From the records that follow, copy every line in which "litri" appears.

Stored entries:
· · · · · · ·

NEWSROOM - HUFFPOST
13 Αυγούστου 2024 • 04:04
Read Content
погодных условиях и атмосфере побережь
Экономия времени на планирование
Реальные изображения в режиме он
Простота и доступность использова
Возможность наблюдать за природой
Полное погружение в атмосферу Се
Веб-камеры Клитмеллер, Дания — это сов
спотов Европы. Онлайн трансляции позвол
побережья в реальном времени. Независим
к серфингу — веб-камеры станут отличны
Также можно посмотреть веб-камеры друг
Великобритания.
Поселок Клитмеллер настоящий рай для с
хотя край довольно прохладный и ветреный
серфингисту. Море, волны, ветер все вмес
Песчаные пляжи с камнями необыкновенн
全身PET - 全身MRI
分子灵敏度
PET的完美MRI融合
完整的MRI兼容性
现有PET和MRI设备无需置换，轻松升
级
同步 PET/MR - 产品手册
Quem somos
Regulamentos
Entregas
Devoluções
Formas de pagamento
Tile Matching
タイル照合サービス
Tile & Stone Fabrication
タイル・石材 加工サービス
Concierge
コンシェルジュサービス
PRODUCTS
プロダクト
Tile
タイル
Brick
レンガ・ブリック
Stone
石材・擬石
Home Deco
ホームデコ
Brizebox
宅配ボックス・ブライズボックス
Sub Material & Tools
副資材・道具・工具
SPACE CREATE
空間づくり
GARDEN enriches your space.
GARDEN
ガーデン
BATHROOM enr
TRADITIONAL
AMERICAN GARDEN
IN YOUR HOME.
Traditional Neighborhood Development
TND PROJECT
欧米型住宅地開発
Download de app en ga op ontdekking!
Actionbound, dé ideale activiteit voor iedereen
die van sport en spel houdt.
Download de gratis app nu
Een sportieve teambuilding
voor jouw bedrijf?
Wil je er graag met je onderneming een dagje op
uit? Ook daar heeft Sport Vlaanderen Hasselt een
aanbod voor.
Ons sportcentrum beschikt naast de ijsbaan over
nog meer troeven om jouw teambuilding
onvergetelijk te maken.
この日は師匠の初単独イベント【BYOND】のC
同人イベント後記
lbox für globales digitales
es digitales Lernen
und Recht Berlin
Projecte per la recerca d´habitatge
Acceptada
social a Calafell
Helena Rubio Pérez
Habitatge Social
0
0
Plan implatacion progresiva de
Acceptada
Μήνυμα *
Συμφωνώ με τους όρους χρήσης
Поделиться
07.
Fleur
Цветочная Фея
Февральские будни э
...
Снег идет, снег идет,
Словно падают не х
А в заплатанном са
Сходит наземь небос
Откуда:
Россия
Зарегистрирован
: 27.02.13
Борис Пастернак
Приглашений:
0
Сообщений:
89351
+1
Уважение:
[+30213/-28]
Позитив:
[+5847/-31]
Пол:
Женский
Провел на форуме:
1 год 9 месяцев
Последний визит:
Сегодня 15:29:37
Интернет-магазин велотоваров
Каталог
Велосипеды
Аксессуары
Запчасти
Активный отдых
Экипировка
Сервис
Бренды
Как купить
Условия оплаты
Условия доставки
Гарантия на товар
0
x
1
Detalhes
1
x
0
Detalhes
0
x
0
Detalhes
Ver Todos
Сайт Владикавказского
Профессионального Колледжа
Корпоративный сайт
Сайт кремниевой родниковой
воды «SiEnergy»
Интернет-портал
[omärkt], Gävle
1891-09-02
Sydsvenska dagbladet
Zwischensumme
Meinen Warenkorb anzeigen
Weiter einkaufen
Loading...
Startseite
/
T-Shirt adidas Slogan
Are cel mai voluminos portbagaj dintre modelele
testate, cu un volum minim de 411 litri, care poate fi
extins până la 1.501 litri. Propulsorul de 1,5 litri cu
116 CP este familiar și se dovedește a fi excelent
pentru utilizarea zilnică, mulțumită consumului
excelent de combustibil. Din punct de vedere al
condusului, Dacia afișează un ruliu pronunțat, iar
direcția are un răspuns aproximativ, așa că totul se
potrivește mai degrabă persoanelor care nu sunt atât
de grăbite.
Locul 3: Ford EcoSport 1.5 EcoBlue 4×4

· · · · · · ·

### Completed task
testate, cu un volum minim de 411 litri, care poate fi
extins până la 1.501 litri. Propulsorul de 1,5 litri cu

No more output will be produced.